▶ _MATERIALS PROVIDED_

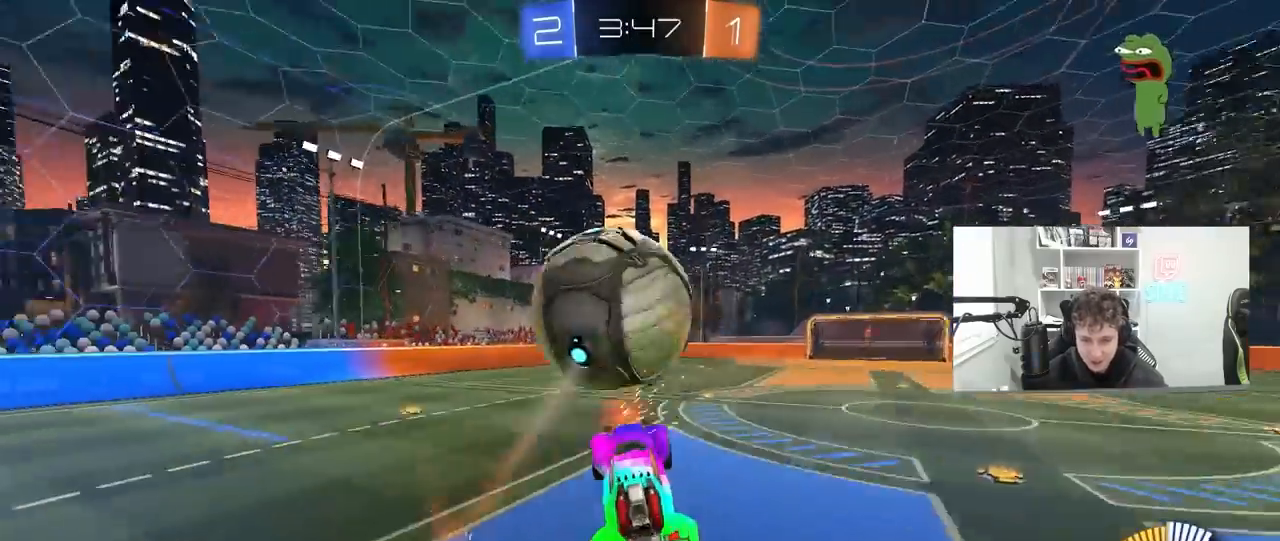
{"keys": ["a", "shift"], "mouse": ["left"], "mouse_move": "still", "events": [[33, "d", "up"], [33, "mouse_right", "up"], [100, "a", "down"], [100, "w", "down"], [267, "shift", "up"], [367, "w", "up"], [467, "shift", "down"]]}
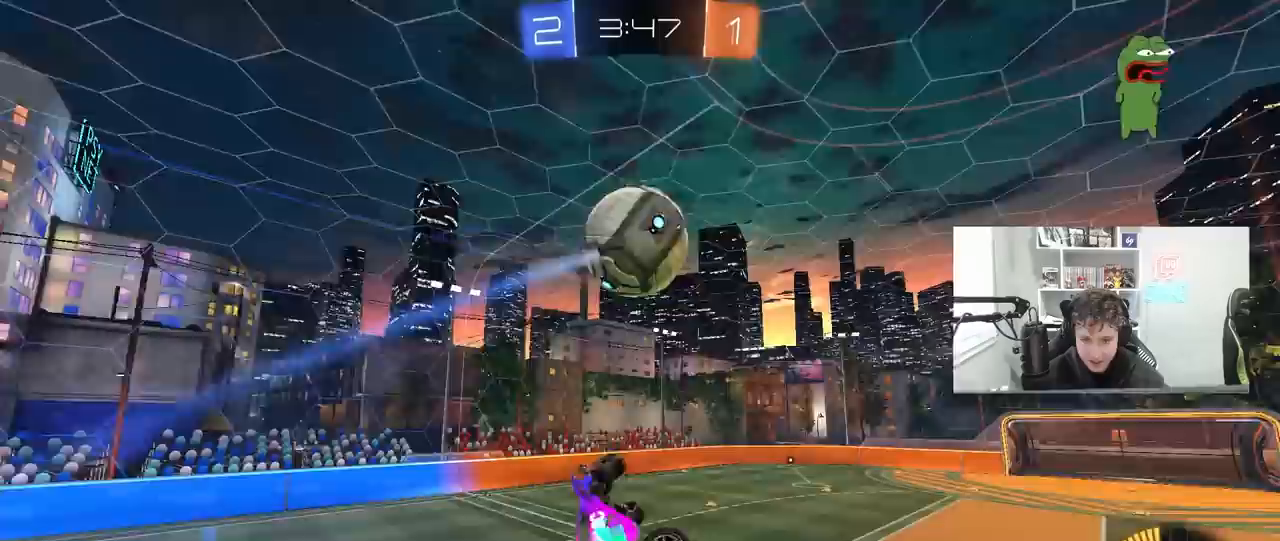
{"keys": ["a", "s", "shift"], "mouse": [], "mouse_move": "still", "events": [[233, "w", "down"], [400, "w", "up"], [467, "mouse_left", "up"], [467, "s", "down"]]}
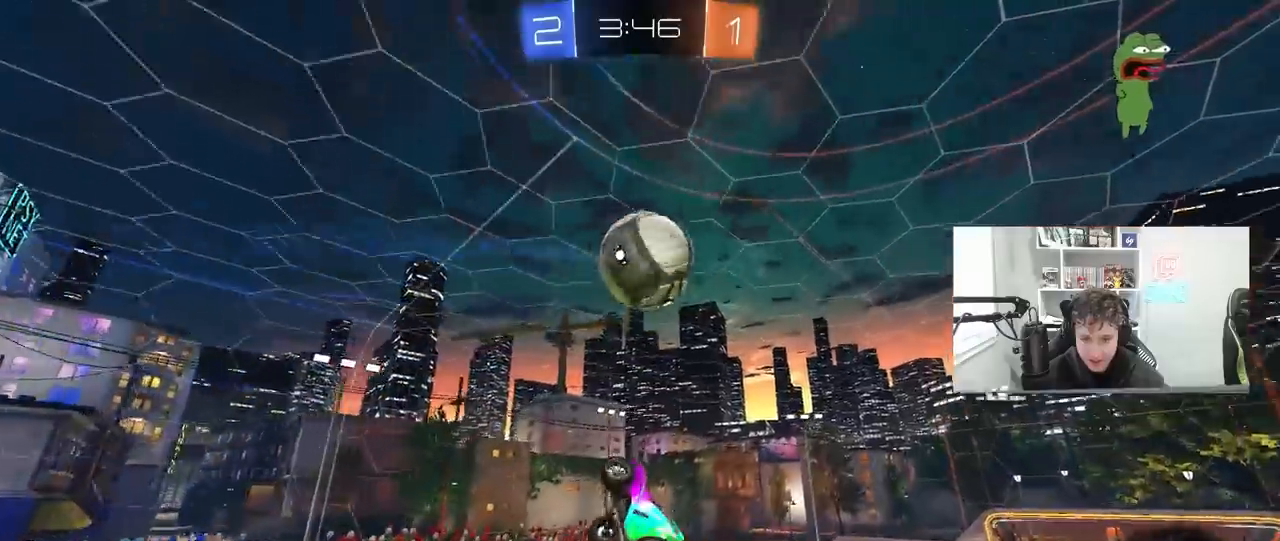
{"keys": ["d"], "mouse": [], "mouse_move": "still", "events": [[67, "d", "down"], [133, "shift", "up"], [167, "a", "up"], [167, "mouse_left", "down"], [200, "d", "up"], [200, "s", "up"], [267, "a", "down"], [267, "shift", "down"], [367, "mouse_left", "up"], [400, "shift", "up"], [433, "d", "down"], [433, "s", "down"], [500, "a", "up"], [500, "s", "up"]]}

---

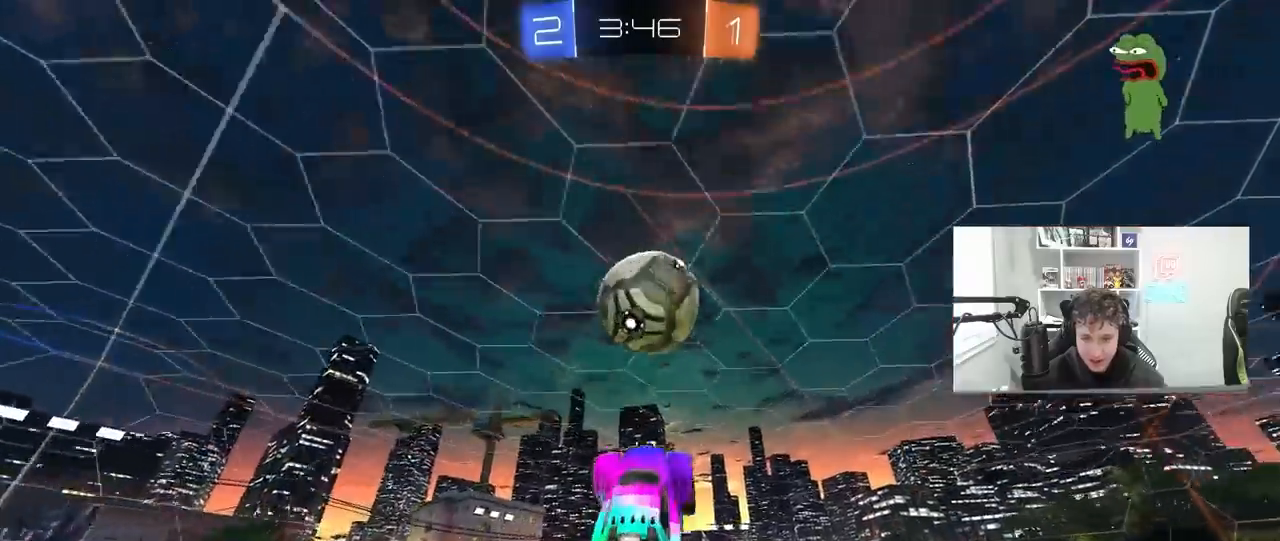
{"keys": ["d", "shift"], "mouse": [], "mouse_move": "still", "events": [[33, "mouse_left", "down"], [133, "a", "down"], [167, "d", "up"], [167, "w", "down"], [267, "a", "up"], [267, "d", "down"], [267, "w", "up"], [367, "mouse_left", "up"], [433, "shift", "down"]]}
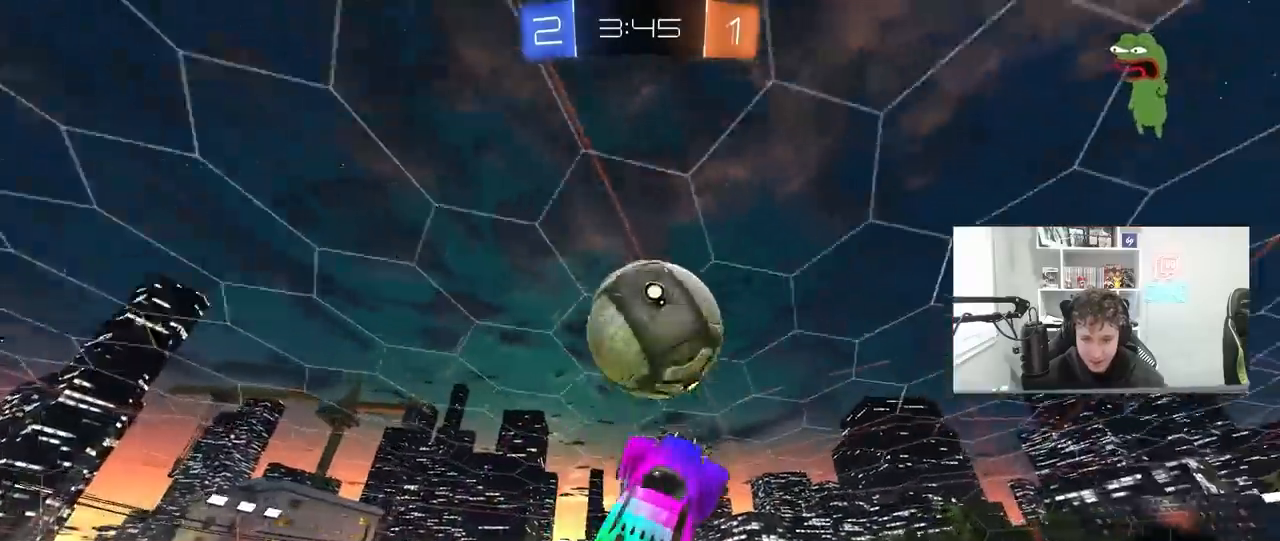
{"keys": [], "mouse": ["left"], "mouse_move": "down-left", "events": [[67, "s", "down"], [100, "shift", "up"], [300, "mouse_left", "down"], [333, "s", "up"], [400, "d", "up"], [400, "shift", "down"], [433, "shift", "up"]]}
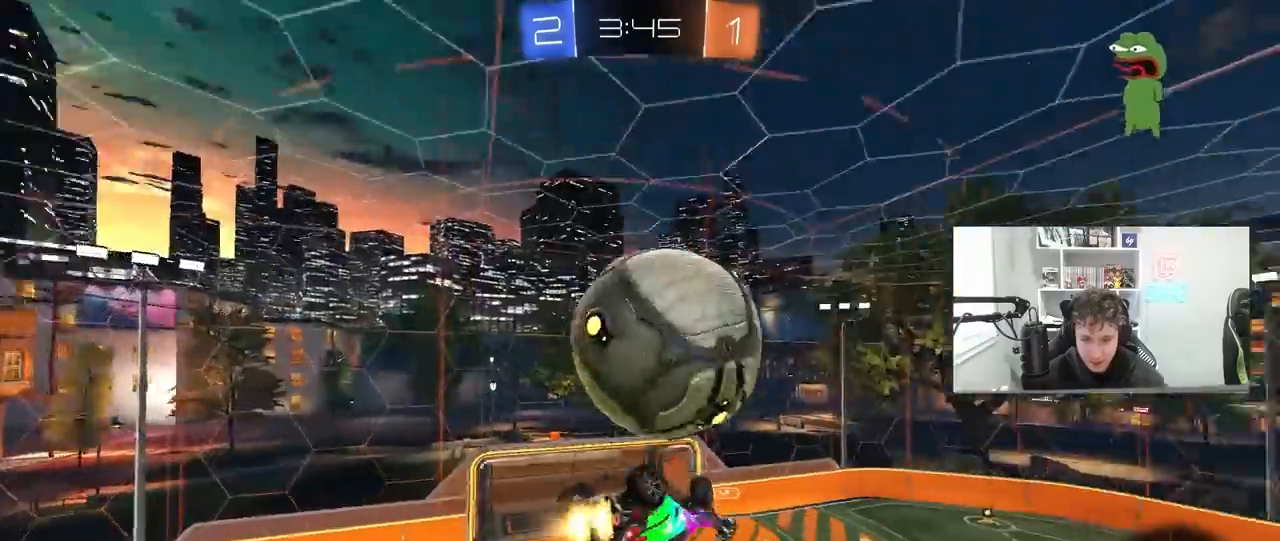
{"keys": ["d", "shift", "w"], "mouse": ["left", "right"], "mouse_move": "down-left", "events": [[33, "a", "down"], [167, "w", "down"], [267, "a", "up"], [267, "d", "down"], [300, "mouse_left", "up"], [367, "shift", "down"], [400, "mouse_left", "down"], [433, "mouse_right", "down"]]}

▶ _WORK REQUIRED_
Scan the entries above for the word "still" and collect each line holding it.

▶ _RESPONSE TO THE TASK_
{"keys": ["a", "shift"], "mouse": ["left"], "mouse_move": "still", "events": [[33, "d", "up"], [33, "mouse_right", "up"], [100, "a", "down"], [100, "w", "down"], [267, "shift", "up"], [367, "w", "up"], [467, "shift", "down"]]}
{"keys": ["a", "s", "shift"], "mouse": [], "mouse_move": "still", "events": [[233, "w", "down"], [400, "w", "up"], [467, "mouse_left", "up"], [467, "s", "down"]]}
{"keys": ["d"], "mouse": [], "mouse_move": "still", "events": [[67, "d", "down"], [133, "shift", "up"], [167, "a", "up"], [167, "mouse_left", "down"], [200, "d", "up"], [200, "s", "up"], [267, "a", "down"], [267, "shift", "down"], [367, "mouse_left", "up"], [400, "shift", "up"], [433, "d", "down"], [433, "s", "down"], [500, "a", "up"], [500, "s", "up"]]}
{"keys": ["d", "shift"], "mouse": [], "mouse_move": "still", "events": [[33, "mouse_left", "down"], [133, "a", "down"], [167, "d", "up"], [167, "w", "down"], [267, "a", "up"], [267, "d", "down"], [267, "w", "up"], [367, "mouse_left", "up"], [433, "shift", "down"]]}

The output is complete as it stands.